■ Work request
From the line with "1.845±0.33* | 1.621±0.33* |" through the final line of the entries below, write out each line exactly and nothing else.

Stored data entries:
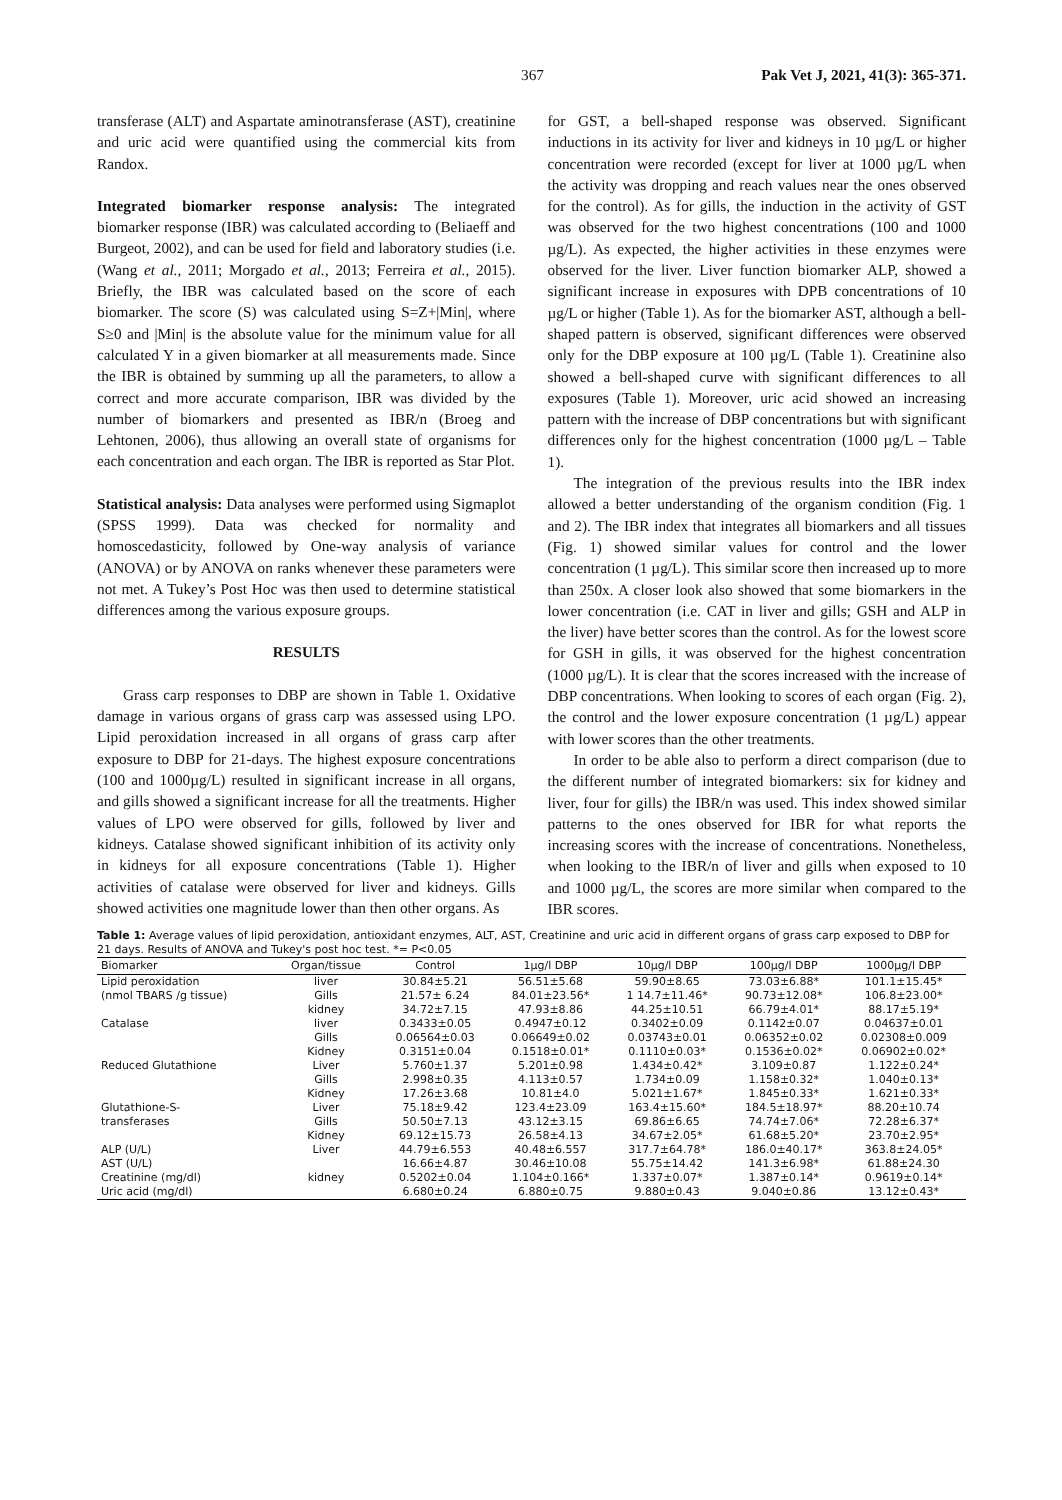367 Pak Vet J, 2021, 41(3): 365-371.
transferase (ALT) and Aspartate aminotransferase (AST), creatinine and uric acid were quantified using the commercial kits from Randox.
Integrated biomarker response analysis: The integrated biomarker response (IBR) was calculated according to (Beliaeff and Burgeot, 2002), and can be used for field and laboratory studies (i.e. (Wang et al., 2011; Morgado et al., 2013; Ferreira et al., 2015). Briefly, the IBR was calculated based on the score of each biomarker. The score (S) was calculated using S=Z+|Min|, where S≥0 and |Min| is the absolute value for the minimum value for all calculated Y in a given biomarker at all measurements made. Since the IBR is obtained by summing up all the parameters, to allow a correct and more accurate comparison, IBR was divided by the number of biomarkers and presented as IBR/n (Broeg and Lehtonen, 2006), thus allowing an overall state of organisms for each concentration and each organ. The IBR is reported as Star Plot.
Statistical analysis: Data analyses were performed using Sigmaplot (SPSS 1999). Data was checked for normality and homoscedasticity, followed by One-way analysis of variance (ANOVA) or by ANOVA on ranks whenever these parameters were not met. A Tukey’s Post Hoc was then used to determine statistical differences among the various exposure groups.
RESULTS
Grass carp responses to DBP are shown in Table 1. Oxidative damage in various organs of grass carp was assessed using LPO. Lipid peroxidation increased in all organs of grass carp after exposure to DBP for 21-days. The highest exposure concentrations (100 and 1000µg/L) resulted in significant increase in all organs, and gills showed a significant increase for all the treatments. Higher values of LPO were observed for gills, followed by liver and kidneys. Catalase showed significant inhibition of its activity only in kidneys for all exposure concentrations (Table 1). Higher activities of catalase were observed for liver and kidneys. Gills showed activities one magnitude lower than then other organs. As
for GST, a bell-shaped response was observed. Significant inductions in its activity for liver and kidneys in 10 µg/L or higher concentration were recorded (except for liver at 1000 µg/L when the activity was dropping and reach values near the ones observed for the control). As for gills, the induction in the activity of GST was observed for the two highest concentrations (100 and 1000 µg/L). As expected, the higher activities in these enzymes were observed for the liver. Liver function biomarker ALP, showed a significant increase in exposures with DPB concentrations of 10 µg/L or higher (Table 1). As for the biomarker AST, although a bell-shaped pattern is observed, significant differences were observed only for the DBP exposure at 100 µg/L (Table 1). Creatinine also showed a bell-shaped curve with significant differences to all exposures (Table 1). Moreover, uric acid showed an increasing pattern with the increase of DBP concentrations but with significant differences only for the highest concentration (1000 µg/L – Table 1).
The integration of the previous results into the IBR index allowed a better understanding of the organism condition (Fig. 1 and 2). The IBR index that integrates all biomarkers and all tissues (Fig. 1) showed similar values for control and the lower concentration (1 µg/L). This similar score then increased up to more than 250x. A closer look also showed that some biomarkers in the lower concentration (i.e. CAT in liver and gills; GSH and ALP in the liver) have better scores than the control. As for the lowest score for GSH in gills, it was observed for the highest concentration (1000 µg/L). It is clear that the scores increased with the increase of DBP concentrations. When looking to scores of each organ (Fig. 2), the control and the lower exposure concentration (1 µg/L) appear with lower scores than the other treatments.
In order to be able also to perform a direct comparison (due to the different number of integrated biomarkers: six for kidney and liver, four for gills) the IBR/n was used. This index showed similar patterns to the ones observed for IBR for what reports the increasing scores with the increase of concentrations. Nonetheless, when looking to the IBR/n of liver and gills when exposed to 10 and 1000 µg/L, the scores are more similar when compared to the IBR scores.
Table 1: Average values of lipid peroxidation, antioxidant enzymes, ALT, AST, Creatinine and uric acid in different organs of grass carp exposed to DBP for 21 days. Results of ANOVA and Tukey's post hoc test. *= P<0.05
| Biomarker | Organ/tissue | Control | 1µg/l DBP | 10µg/l DBP | 100µg/l DBP | 1000µg/l DBP |
| --- | --- | --- | --- | --- | --- | --- |
| Lipid peroxidation | liver | 30.84±5.21 | 56.51±5.68 | 59.90±8.65 | 73.03±6.88* | 101.1±15.45* |
| (nmol TBARS /g tissue) | Gills | 21.57± 6.24 | 84.01±23.56* | 1 14.7±11.46* | 90.73±12.08* | 106.8±23.00* |
| | kidney | 34.72±7.15 | 47.93±8.86 | 44.25±10.51 | 66.79±4.01* | 88.17±5.19* |
| Catalase | liver | 0.3433±0.05 | 0.4947±0.12 | 0.3402±0.09 | 0.1142±0.07 | 0.04637±0.01 |
| | Gills | 0.06564±0.03 | 0.06649±0.02 | 0.03743±0.01 | 0.06352±0.02 | 0.02308±0.009 |
| | Kidney | 0.3151±0.04 | 0.1518±0.01* | 0.1110±0.03* | 0.1536±0.02* | 0.06902±0.02* |
| Reduced Glutathione | Liver | 5.760±1.37 | 5.201±0.98 | 1.434±0.42* | 3.109±0.87 | 1.122±0.24* |
| | Gills | 2.998±0.35 | 4.113±0.57 | 1.734±0.09 | 1.158±0.32* | 1.040±0.13* |
| | Kidney | 17.26±3.68 | 10.81±4.0 | 5.021±1.67* | 1.845±0.33* | 1.621±0.33* |
| Glutathione-S- | Liver | 75.18±9.42 | 123.4±23.09 | 163.4±15.60* | 184.5±18.97* | 88.20±10.74 |
| transferases | Gills | 50.50±7.13 | 43.12±3.15 | 69.86±6.65 | 74.74±7.06* | 72.28±6.37* |
| | Kidney | 69.12±15.73 | 26.58±4.13 | 34.67±2.05* | 61.68±5.20* | 23.70±2.95* |
| ALP (U/L) | Liver | 44.79±6.553 | 40.48±6.557 | 317.7±64.78* | 186.0±40.17* | 363.8±24.05* |
| AST (U/L) | | 16.66±4.87 | 30.46±10.08 | 55.75±14.42 | 141.3±6.98* | 61.88±24.30 |
| Creatinine (mg/dl) | kidney | 0.5202±0.04 | 1.104±0.166* | 1.337±0.07* | 1.387±0.14* | 0.9619±0.14* |
| Uric acid (mg/dl) | | 6.680±0.24 | 6.880±0.75 | 9.880±0.43 | 9.040±0.86 | 13.12±0.43* |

■ Completed task
| | Kidney | 17.26±3.68 | 10.81±4.0 | 5.021±1.67* | 1.845±0.33* | 1.621±0.33* |
| Glutathione-S- | Liver | 75.18±9.42 | 123.4±23.09 | 163.4±15.60* | 184.5±18.97* | 88.20±10.74 |
| transferases | Gills | 50.50±7.13 | 43.12±3.15 | 69.86±6.65 | 74.74±7.06* | 72.28±6.37* |
| | Kidney | 69.12±15.73 | 26.58±4.13 | 34.67±2.05* | 61.68±5.20* | 23.70±2.95* |
| ALP (U/L) | Liver | 44.79±6.553 | 40.48±6.557 | 317.7±64.78* | 186.0±40.17* | 363.8±24.05* |
| AST (U/L) | | 16.66±4.87 | 30.46±10.08 | 55.75±14.42 | 141.3±6.98* | 61.88±24.30 |
| Creatinine (mg/dl) | kidney | 0.5202±0.04 | 1.104±0.166* | 1.337±0.07* | 1.387±0.14* | 0.9619±0.14* |
| Uric acid (mg/dl) | | 6.680±0.24 | 6.880±0.75 | 9.880±0.43 | 9.040±0.86 | 13.12±0.43* |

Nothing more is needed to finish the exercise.